(YOUR OBJECTIVE):
Render every line of the listing below as a JSON list of strings, one string per line and no blank lines. Leave the pictures out.
= = = = =
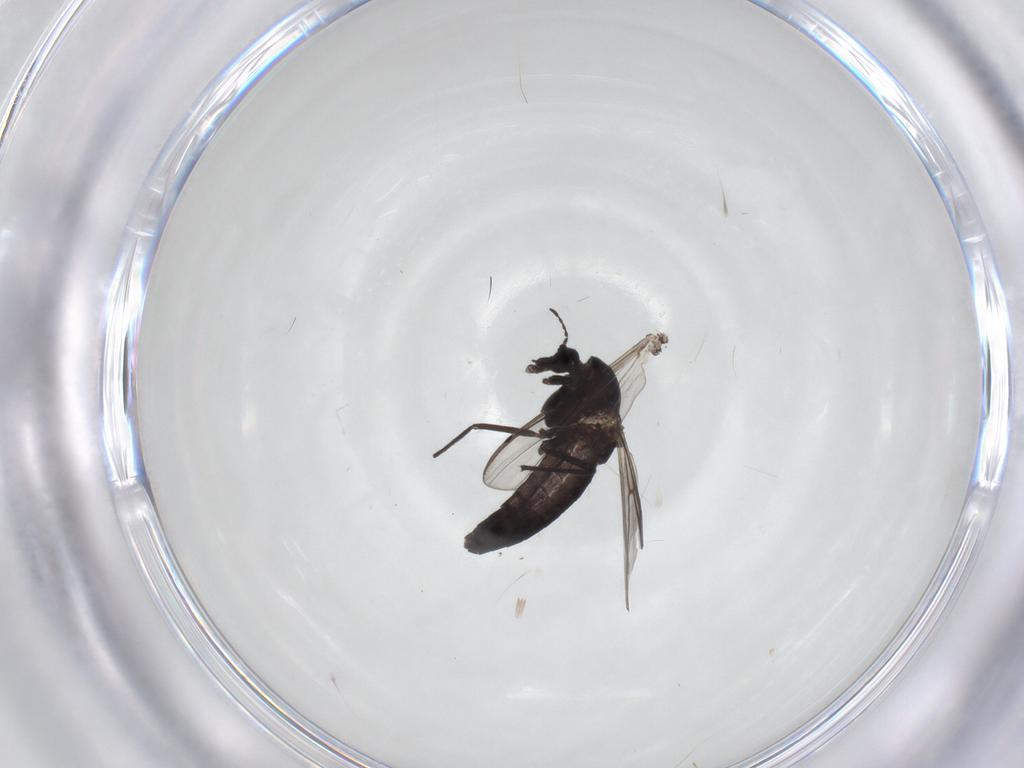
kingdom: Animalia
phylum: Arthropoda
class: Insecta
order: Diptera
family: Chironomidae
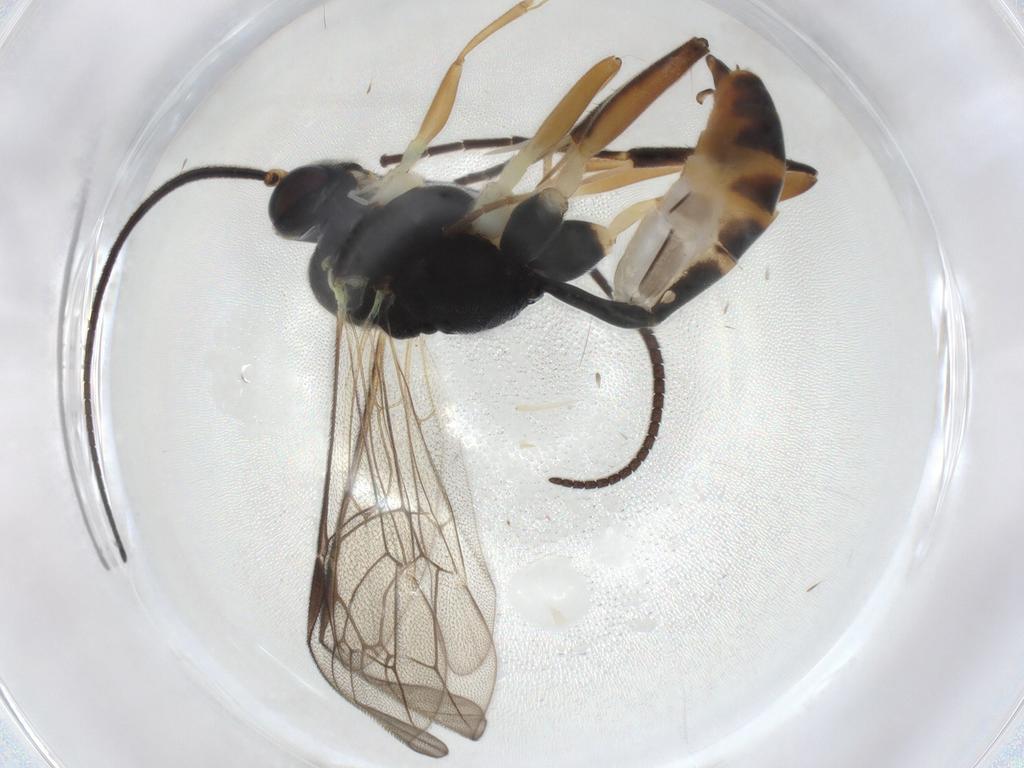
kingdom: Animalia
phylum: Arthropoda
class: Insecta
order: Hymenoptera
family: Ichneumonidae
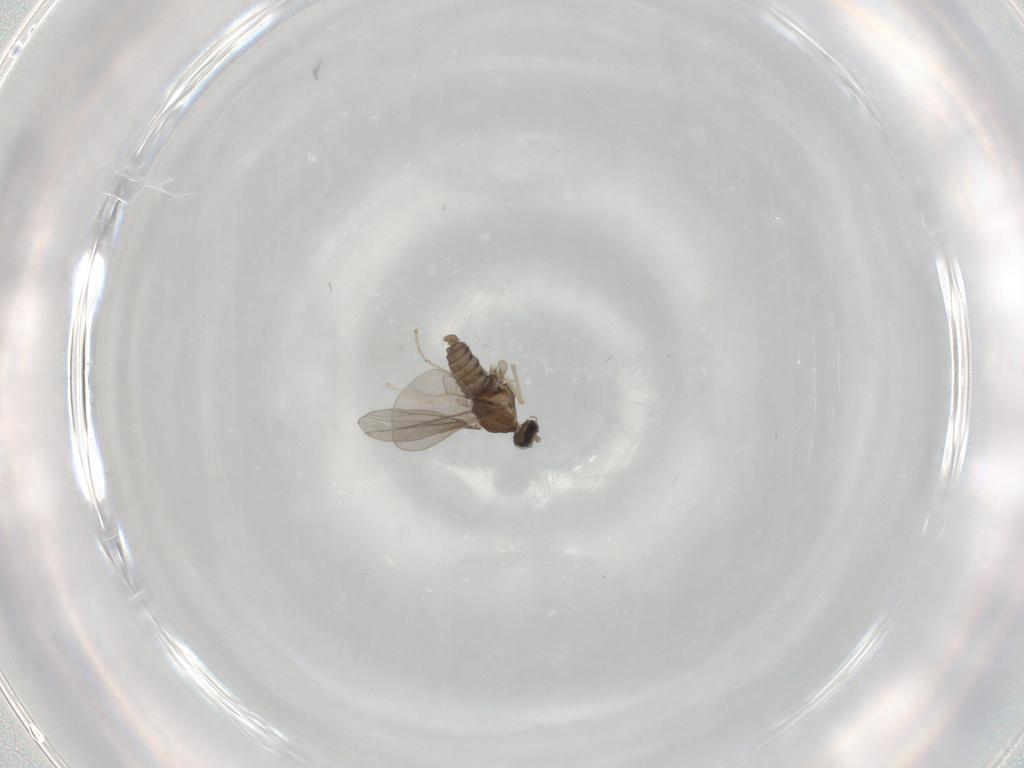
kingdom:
= = = = =
(OUTPUT FOR THIS TASK):
[
  "kingdom: Animalia",
  "phylum: Arthropoda",
  "class: Insecta",
  "order: Diptera",
  "family: Chironomidae",
  "kingdom: Animalia",
  "phylum: Arthropoda",
  "class: Insecta",
  "order: Hymenoptera",
  "family: Ichneumonidae",
  "kingdom:"
]